PwC’s “Global Sustainability Reporting Survey 2025” surveyed nearly 500 executives and senior professionals across 40 countries at companies that have, or expect to, report under the CSRD or ISSB frameworks. Of those surveyed, 36% have already published sustainability statements under either the CSRD or ISSB, while 41% plan to report under CSRD, and 23% under ISSB.
The survey coincides with the onset of mandatory sustainability reporting in several jurisdictions, including for large companies under the EU’s [Corporate Sustainability Reporting Directive](https://ec.europa.eu/info/business-economy-euro/company-reporting-and-auditing/company-reporting/corporate-sustainability-reporting_en) (CSRD). However, some regulators are considering reducing reporting burdens, such as the U.S. [SEC contemplating changes](https://www.sec.gov/news/press-release/2022-82) to its climate reporting rules, and the EU’s Omnibus process, which delays reporting for many companies, exempts smaller companies from the regulation, and reduces reporting requirements.
Despite regulatory adjustments, over half of the companies surveyed by PwC reported increasing pressure from both internal and external stakeholders to provide sustainability reporting and data. Only 7% reported a decrease in pressure over the past year.
Among companies planning to report under CSRD, 40% intend to delay reporting in line with new EU expectations, while an equal number plan to continue with their original timeline, whether under CSRD or alternative frameworks like ISSB or the Global Reporting Initiative (GRI).
The pressure to provide sustainability data and the plans by many companies to continue with their reporting reflect the value companies derive from the exercise beyond compliance. Notably, 28% of companies reported significant value from the data and insights collected for CSRD and ISSB reporting, while only 5% reported no additional value.

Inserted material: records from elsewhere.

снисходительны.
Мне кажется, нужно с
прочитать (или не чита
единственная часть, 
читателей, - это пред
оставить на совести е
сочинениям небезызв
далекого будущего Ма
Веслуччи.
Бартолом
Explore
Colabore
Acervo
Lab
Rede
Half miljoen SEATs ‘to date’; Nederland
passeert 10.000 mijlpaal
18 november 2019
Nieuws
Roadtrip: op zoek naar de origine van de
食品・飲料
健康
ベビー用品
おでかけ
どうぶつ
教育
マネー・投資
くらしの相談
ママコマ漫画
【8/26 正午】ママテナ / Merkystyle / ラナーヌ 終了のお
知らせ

Additionally, despite regulatory pullbacks, most companies are increasing their investments in sustainability reporting. The survey indicates that 66% of companies have increased resources devoted to sustainability reporting over the past year, and 65% have increased senior leadership time, compared to only 6% reporting a decrease in investment.
Examining the tools used for sustainability reporting, the survey found that while spreadsheets remain the most common technology, used by 87% of respondents, there is increased use of other technologies. Currently, 65% use centralised sustainability data storage, up from 45% last year, 63% use carbon calculation tools, up from 53%, and 53% now use disclosure management tools, compared with 42% last year. There is also a significant increase in the use of sustainability management software, now at 37%, compared to 23% last year, and the use of AI for sustainability reporting has more than doubled to 28% from 11%.
Nadja Picard, Global Reporting Leader at PwC Germany, commented: “Leading companies are using sustainability data to their advantage – not just for reporting but to inform strategic and operational business decisions, on everything from supply chain transformation to corporate investment. But there’s a great deal of untapped potential, which companies can unlock by combining AI and centralised data storage to drive efficiency, resilience and innovation.”